When people find comfort and safety in the herd, they often begin to compromise their ethics for the "greater good". It creates an environment where sociopaths can rise to the top, and the anonymity of the crowd gives everyone permission to act out against their fellow man. I would argue that more people have been killed or persecuted at the hands of conformity, than by any other human activity throughout history.
Adding to this dangerous behavior has the been the technological advances in mass communication developed in the 20th century. For the first time in history, a small number of people could convince millions to follow their lead. As a result, the past hundred years has seen human conformity reach its peak with the rise of the Nazis and Communists of the early 1900's. The human race saw with complete clarity, the power and the danger of human conformity, and it could be measured by the millions who died by its hands.
After that dark period, many wondered if conformity was a natural instinct in humans. Could we excuse all those Nazi's who were just "following orders?" Several academics answered the call with the Milgram Experiment and the Stanford Prison Experiment. The results weren't pretty.
They found time and again, that most, but not all humans were prone to falling into a mob mentality. Large segments of the population can and will fall in line to persecute and kill their friends, neighbors, and countrymen at the drop of a hat. All they need is a strong authority figure or symbol that they trust and admire, or maybe even the threat of persecution against themselves, and they'll march straight into hell if ordered to.
Unfortunately, this may be deeply ingrained in us as a species; much more so than previous researchers could have ever imagined. Recent research has found that people are prone conformity as young as 2 years of age, and it may be something that isn't shared by most other species.
“Our research shows that children as young as two years of age conform to others, while chimpanzees and orangutans instead prefer to stick with what they know.”

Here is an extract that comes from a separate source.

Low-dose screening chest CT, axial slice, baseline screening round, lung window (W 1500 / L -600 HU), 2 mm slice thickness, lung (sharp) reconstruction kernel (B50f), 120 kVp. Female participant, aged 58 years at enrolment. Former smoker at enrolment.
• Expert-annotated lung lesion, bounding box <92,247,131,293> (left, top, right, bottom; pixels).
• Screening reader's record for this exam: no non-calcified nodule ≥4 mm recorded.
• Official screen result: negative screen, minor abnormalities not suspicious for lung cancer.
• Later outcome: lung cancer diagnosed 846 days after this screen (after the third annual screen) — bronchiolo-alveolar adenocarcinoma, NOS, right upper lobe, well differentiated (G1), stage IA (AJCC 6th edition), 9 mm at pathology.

In previous research, the researchers discovered that both human children and chimpanzees rely on the majority opinion when they are trying to learn something new. This makes sense when the group has knowledge that the individual doesn’t.
But other research has found that human adults sometimes follow the majority even when they already have the relevant knowledge, just so that they don’t stand out from the crowd.

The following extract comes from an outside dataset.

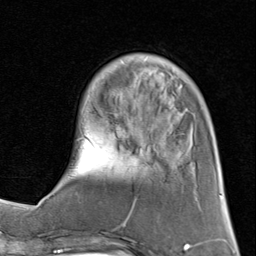
Breast MRI (dynamic contrast-enhanced), one axial slice. Slice 23 of 80 in the series (ordered by position). Cropped to one breast. Dynamic contrast-enhanced series, time point 2 of 8 at this slice position (early post-contrast). 1.5 T. TE 1.7 ms, TR 4.5 ms. 2 mm slice thickness. 256 × 256 image matrix, field of view 180 × 180 mm. Female patient.
Structures marked on this image (semi-automatically segmented with operator editing):
- enhancing-tissue mask used for the functional tumour volume (all voxels passing the contrast-enhancement thresholds inside the analysis volume; usually the tumour): bounding box (x1, y1, x2, y2) in pixels: (61, 54, 191, 200)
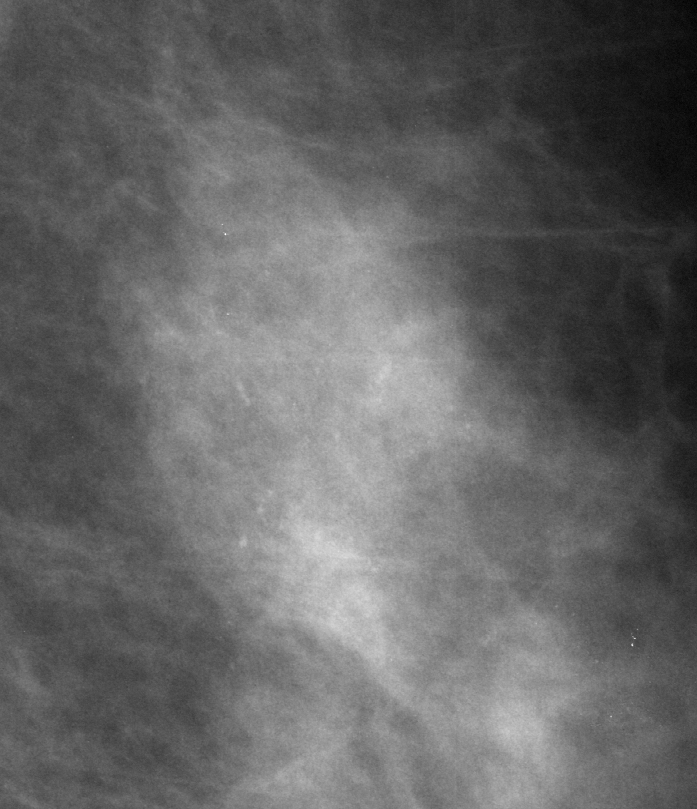
Region of interest cut from a scanned film mammogram (one marked finding); left breast; MLO view.
Calcifications, morphology punctate, distribution segmental; BI-RADS assessment category 4; subtlety rating 3 on a 1 (subtle) to 5 (obvious) scale; pathology (as recorded): benign.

For the current study, the researchers presented 18 two-year-old children, 12 chimpanzees and 12 orangutans with a similar reward-based task.
Each participant was given a box that contained three separate sections, each of which had a hole in the top. By playing with the box, the participants found out that although the ball could be dropped in any of the three sections, only one of the sections would deliver a treat (peanuts for the apes and chocolate drops for the children).

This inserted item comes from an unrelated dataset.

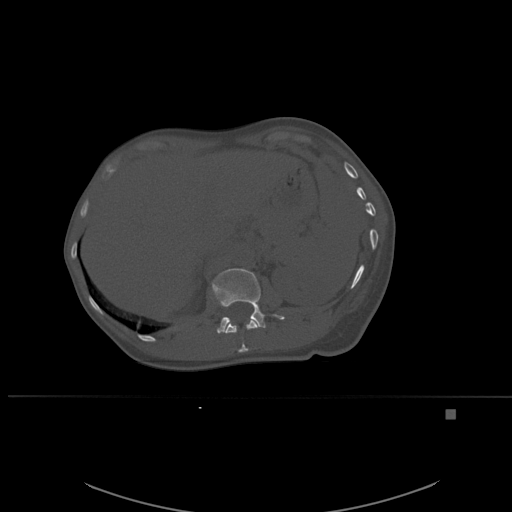
CT including the spine, one axial slice. Position 268 of 537 along the scan axis. Bone window (W 1800 / L 400 HU). 512 × 512 image matrix, field of view 440 × 440 mm. Patient: female, 45 years. Case-level facts recorded for this patient, not image findings: primary cancer: lung.
Structures marked on this image (semi-automatically segmented with operator editing):
- L1 vertebra: bounding box (x1, y1, x2, y2) in pixels: (212, 268, 285, 334)
- T12 vertebra: (225, 319, 259, 353)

Next the participants watched while three familiar peers, who had been trained to all strongly prefer the same colored section of the box (different from the participants’ preference), drop the ball into the box. The participants then had to decide which section to drop the ball into while their peers watched.
The findings showed that human children were more likely to adjust their behavior to match that of their peers than were the apes. The apes and orangutans almost always ignored their peers, sticking to their original strategy, whereas the human children conformed more than half of the time.What's truly frightening about this is the fact that primitive species that are similar to us are far more individualistic. It could be that having a natural born instinct towards conformity is one of many factors that makes our species more successful than others. It helps us band together so that we can defend ourselves from outside threats, and accomplish complex tasks. If that's the case, than this urge to conform is never going to leave us as a species.
Fortunately, we still have free will. As a species, we are capable of denying our instincts, and we do so on a daily basis. When somebody cuts us off in traffic, we don't run them off the road (at least most of us don't), and if someone has something that makes us jealous, most of us don't kill them for it. We routinely go against our urges because we know it's the right thing to do, or because it's beneficial to us. Just because we have urges programmed into our biology doesn't mean we have to follow them. We're not robots.
So while we may be born to conform, we certainly don't have to. We can pick and choose when it's beneficial to us, and when to ignore the urge. And in the 21st century, arguably one of the most conformist ages in human history, that may be the most important skill that any of us may possess. Being able to recognize when some slick politician is spewing propaganda and trying whip the herd the into a frenzy will save you from being trampled.
So no matter what science says about our biology, or instincts, or evolution, we still have free will. We can still choose to do the right thing and "I was just following orders" will never be a good excuse.